Technology has fundamentally altered the way Americans work in just two decades.

Technology has fundamentally altered the way Americans work in just two decades. As the Bush Institute’s Holly Kuzmich pointed out last week, the economy is ever-changing and workers need to adapt their skills to keep pace. But do workers recognize these gaps? A new Pew Research Center survey and analysis suggests that they do and provides some insight into what workers think they need to do to succeed in the 21st Century economy.  

The Pew analysis found, unsurprisingly, that the knowledge economy is ascendant—employment in jobs requiring more education, training, and experience has exploded since 1980. The number of jobs requiring average to above-average education, training, and experience increased by 68%, more than double the rate of increase of jobs created for workers with below-average education, training, and experience.
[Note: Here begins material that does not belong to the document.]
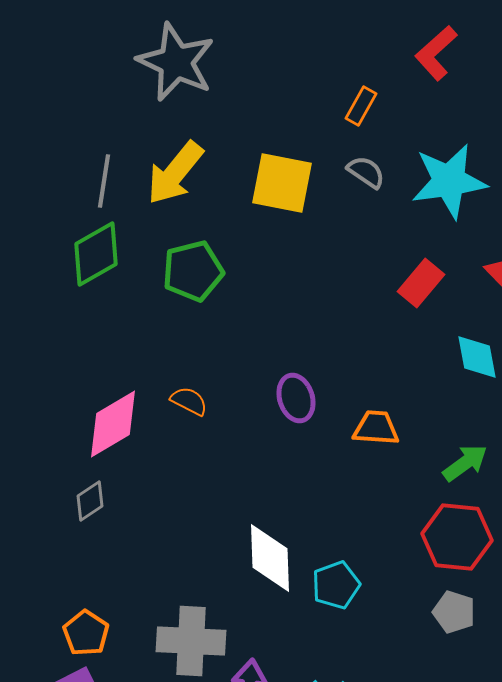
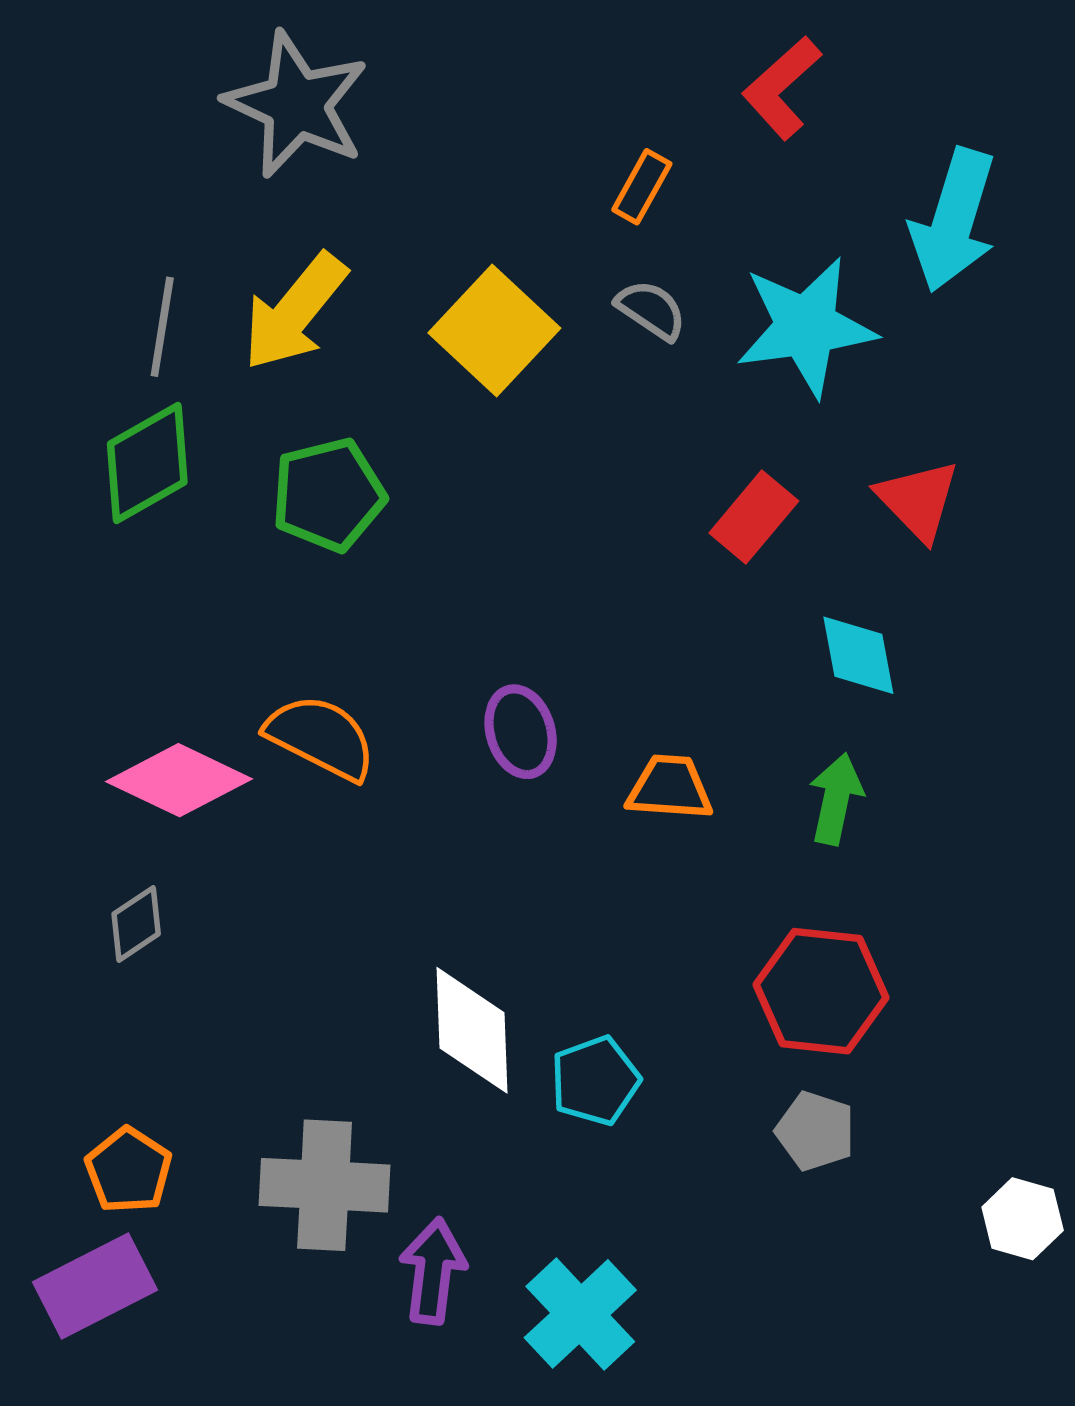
yellow square: (282, 183) -> (494, 330), turned 32
orange semicircle: (189, 401) -> (321, 737), size x1.6
pink diamond: (113, 424) -> (179, 780), turned 56
green arrow: (465, 463) -> (836, 799), moved, turned -42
The American workforce of tomorrow will have higher-level social and analytical skills, with manual skills rapidly fading in importance.

Pew’s survey results show that many Americans have already internalized these changes, with 87% of working adults acknowledging the value of additional training and education in their careers, with a full 54% saying this additional training will be essential. Many working adults are already striving to remedy this gap, with 45% reporting that they received additional training in the past year. But an individual worker’s belief that additional education and training are important is divided by prior educational attainment.

Highly educated workers are more likely to believe that additional education and training will help them get ahead in their careers than workers without any college experience. Sixty-three percent of adults with a bachelor’s degree or higher say that they will need additional skills throughout their career. By contrast, only 45% of workers without college experience feel the pressure to attain new skills.

The workers with lower educational attainment are already in a more precarious position, and their lack of motivation to obtain more skills makes them particularly vulnerable to the sweeping changes that we know technology can bring to the workforce. As our economy continues to evolve to be increasingly knowledge-based, these workers will be at even more of a disadvantage.

It is incredibly important the American workers are equipped for what our economy will look like in the future. While many Americans are already working towards that, there is a subset that is not prepared for the additional changes that are imminent. Without a change in outlook regarding obtaining new skills, these workers face being shut out of the global economy.